On doit bien sûr objecter que ces liens faibles sont donc aussi, par la nouveauté qu'ils véhiculent rapidement, des vecteurs de déstabilisation des communautés fortes qu'ils relient.  Ce point est justement relevé au début de l'extrait ci-dessus. et le rôle des "liens faibles" dans l'évolution temporelle des réseaux sociaux est un sujet copieusement étudié.
C'est précisément sur ce point d'équilibre entre ouverture et fermeture, respiration et asphyxie, que met en relief l'image des "archipels".

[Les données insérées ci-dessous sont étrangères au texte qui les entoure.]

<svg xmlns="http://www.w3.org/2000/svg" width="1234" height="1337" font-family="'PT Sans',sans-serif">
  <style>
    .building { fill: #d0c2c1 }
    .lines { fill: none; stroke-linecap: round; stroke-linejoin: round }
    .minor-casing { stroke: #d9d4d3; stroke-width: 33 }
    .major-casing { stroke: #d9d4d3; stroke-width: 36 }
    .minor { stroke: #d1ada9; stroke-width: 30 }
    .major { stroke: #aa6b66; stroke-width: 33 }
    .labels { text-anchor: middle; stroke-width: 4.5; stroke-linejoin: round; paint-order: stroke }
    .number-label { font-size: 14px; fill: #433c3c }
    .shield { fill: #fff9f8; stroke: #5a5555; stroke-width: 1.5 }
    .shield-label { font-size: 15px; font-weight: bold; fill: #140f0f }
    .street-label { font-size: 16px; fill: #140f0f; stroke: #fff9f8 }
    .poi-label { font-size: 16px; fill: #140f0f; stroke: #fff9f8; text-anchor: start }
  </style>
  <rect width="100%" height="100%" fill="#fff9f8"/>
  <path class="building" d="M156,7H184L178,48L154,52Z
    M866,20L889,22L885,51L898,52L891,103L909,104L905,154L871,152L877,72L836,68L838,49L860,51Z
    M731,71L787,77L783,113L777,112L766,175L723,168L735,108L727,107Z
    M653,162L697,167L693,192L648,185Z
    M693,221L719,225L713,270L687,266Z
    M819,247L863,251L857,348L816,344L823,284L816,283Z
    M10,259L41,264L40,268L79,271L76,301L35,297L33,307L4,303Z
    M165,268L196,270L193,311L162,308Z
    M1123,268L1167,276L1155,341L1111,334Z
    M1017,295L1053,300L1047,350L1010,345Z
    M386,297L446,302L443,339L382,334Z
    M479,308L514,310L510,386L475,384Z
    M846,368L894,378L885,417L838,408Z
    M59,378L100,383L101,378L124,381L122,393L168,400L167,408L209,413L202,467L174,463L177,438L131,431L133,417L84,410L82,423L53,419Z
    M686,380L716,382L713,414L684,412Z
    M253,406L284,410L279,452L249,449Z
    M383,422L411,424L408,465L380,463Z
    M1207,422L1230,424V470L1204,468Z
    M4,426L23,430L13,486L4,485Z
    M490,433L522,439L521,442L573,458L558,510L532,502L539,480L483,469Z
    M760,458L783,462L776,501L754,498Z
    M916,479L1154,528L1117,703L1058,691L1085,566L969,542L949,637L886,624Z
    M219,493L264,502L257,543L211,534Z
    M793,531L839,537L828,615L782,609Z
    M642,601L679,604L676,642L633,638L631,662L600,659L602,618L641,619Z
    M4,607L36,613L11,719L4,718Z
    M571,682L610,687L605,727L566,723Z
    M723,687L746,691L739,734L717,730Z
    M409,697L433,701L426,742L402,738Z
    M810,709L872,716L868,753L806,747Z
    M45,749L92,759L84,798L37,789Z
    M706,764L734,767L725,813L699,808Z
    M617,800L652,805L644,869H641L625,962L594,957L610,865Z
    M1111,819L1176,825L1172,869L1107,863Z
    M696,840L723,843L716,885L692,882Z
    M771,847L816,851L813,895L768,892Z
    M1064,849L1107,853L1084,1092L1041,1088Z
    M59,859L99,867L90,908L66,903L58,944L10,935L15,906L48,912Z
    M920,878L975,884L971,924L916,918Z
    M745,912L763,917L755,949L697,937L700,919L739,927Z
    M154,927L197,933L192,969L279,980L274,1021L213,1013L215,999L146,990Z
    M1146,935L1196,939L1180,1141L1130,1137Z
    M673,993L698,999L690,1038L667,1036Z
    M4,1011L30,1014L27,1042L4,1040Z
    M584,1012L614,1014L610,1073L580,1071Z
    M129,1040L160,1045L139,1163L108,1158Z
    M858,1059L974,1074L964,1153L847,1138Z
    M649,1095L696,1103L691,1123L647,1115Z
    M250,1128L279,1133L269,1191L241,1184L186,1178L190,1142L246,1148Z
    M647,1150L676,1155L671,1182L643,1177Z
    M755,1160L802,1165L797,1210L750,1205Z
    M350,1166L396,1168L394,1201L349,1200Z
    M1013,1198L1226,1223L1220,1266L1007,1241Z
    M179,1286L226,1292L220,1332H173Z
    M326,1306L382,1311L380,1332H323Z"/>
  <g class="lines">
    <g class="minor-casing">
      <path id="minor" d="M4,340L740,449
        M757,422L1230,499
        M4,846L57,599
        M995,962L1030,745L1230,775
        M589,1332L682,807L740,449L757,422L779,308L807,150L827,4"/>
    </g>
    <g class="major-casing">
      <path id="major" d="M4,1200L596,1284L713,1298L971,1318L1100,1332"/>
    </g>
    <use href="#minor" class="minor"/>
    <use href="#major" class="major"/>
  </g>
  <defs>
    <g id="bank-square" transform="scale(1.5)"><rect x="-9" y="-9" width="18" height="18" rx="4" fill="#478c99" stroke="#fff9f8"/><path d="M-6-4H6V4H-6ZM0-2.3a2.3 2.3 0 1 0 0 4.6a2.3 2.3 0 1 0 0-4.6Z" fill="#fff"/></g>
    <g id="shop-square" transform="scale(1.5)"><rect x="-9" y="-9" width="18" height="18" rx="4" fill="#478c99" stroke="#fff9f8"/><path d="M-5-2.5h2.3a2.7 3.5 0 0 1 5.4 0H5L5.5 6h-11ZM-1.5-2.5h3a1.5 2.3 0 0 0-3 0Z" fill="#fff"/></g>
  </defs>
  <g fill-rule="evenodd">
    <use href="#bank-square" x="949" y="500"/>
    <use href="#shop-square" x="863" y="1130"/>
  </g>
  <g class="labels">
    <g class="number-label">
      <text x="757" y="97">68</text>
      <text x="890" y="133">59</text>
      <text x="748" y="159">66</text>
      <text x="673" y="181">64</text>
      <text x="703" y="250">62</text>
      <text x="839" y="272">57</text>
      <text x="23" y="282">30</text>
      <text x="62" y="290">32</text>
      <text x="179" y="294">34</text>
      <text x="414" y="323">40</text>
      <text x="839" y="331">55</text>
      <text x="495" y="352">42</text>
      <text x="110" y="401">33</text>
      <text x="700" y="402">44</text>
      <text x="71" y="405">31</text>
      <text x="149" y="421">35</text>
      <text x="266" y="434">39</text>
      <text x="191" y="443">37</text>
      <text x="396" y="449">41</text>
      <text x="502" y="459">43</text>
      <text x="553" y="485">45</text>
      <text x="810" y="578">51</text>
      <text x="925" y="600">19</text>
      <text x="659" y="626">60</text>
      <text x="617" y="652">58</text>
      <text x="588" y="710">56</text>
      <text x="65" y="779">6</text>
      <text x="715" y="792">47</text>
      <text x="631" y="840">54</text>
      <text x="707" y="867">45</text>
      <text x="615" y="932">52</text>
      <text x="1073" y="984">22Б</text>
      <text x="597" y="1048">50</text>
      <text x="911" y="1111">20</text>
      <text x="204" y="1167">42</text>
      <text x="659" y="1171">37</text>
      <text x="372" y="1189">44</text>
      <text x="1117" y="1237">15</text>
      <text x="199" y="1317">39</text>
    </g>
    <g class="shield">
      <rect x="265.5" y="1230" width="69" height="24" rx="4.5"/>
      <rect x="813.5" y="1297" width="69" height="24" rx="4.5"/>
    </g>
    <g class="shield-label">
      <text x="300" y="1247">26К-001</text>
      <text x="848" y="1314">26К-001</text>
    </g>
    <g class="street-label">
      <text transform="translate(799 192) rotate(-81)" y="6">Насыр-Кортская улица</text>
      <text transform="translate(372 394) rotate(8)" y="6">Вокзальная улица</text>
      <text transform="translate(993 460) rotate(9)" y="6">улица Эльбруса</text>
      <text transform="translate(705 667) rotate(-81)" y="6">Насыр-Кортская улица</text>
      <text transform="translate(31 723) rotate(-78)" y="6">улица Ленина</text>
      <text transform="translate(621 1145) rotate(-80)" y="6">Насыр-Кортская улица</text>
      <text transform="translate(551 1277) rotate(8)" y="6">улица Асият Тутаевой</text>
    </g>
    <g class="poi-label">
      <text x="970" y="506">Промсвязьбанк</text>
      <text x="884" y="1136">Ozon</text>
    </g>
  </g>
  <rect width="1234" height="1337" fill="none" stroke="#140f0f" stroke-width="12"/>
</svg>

Entre communautés faibles, il peut aussi exister des liens (encore plus) faibles (encore faudra-t-il trouver un critère permettant de discriminer ces degrés de faiblesse) mais, dans ce cas de figure, quelle est leur "force" ? 
 Les liens faibles qui unissent les communautés que décrit l'auteur ne sont pas ceux de Granovetter en ce qu'ils unissent, au hasard de l'évolution du réseau, l'ensemble des individus d'une façon plus ou moins uniforme. Les liens faibles de Granovetter sont des "bizarreries topologiques" qui détonnent sur le paysage de "quasi-cliques", de zones fortement connectées presque isolées les unes des autres, du réseau. Dans le réseau social décrit par Pascal Michon, tous les liens sont "faibles" car porteurs de peu d'interaction, il n'y a plus de "liens faibles" au sens de Granovetter, qui sont porteurs d'une forte interaction et ne sont faibles que parce que peu redondants.